There are just minor flaws including: I would have liked to have color photographs of the delicious-sounding dishes; in a few cases, ingredient lists needed clarification; e.g.: What kind of tofu, is it firm, soft, or silken? Ms. Lo sometimes offers the option of adding baking soda to fix the color in blanched greens, as is sometimes practiced in restaurants. From a health perspective, that is a no-no. Also, nutrient analyses are given, but do not always appear to be accurate. How can, in Basic Cooked Rice, a recipe made with white rice as she suggests, have 2 grams of fat? My copy of Food Values of Portions Commonly Used is a classic item for nutrient analysis and long valued before computers did the analysis and arithmetic; it lists four fifths of a cup as 0.2 grams.

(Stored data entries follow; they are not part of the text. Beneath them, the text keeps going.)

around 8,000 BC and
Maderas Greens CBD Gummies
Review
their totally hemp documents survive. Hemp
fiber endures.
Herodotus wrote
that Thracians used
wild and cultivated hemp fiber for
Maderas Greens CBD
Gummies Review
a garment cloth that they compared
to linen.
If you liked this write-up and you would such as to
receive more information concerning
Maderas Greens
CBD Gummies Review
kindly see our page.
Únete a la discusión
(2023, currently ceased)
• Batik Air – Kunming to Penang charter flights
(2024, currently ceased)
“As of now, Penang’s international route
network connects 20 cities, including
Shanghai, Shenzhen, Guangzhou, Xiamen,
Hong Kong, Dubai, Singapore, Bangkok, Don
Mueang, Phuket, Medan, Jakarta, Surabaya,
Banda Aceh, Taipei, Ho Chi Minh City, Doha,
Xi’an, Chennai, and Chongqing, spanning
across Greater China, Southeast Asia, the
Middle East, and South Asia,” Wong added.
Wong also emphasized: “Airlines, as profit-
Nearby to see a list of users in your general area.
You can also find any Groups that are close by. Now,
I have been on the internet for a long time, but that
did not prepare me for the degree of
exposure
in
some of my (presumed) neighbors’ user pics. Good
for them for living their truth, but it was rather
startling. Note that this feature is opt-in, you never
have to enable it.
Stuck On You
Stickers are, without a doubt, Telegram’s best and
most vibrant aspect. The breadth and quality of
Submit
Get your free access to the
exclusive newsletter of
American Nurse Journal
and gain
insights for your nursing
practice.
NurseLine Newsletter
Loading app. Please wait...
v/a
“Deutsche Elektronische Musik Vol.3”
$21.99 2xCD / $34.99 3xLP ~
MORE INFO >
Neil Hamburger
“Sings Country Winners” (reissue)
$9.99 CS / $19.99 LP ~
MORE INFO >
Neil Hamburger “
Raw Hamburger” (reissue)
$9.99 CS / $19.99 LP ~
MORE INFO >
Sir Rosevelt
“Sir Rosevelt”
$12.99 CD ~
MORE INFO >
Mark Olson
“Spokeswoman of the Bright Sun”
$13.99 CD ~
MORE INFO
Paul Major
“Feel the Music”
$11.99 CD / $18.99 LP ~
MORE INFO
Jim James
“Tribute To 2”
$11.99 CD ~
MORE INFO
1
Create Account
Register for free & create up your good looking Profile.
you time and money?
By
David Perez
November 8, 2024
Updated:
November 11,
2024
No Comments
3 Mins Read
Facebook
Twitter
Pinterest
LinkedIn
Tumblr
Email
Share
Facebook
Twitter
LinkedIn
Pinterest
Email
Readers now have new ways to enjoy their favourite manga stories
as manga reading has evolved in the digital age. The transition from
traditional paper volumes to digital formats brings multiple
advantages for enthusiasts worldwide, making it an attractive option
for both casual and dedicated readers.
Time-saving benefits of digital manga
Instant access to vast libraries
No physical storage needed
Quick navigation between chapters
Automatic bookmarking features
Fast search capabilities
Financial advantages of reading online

Was the decimal point moved in error here or the arithmetic ignored? Granted it is admittedly difficult to calculate the nutrient content of Chinese dishes because data for imported condiments, sauces, and some food items are rarely available, but this recipe only uses rice and cold water.
Nonetheless, I always recommend Lo's books, this one, too. If you are vegetarian, there are many wonderful recipes made with great and classic flavors in them, and as Lo says in her introduction, "this book is about flavor, what the Chinese call mei doh....the Chinese kitchen...is about flavor" so do go taste some fine examples of flavor.
Note: This review appeared in the hardcopy column titled: An Extra on the Bookshelf.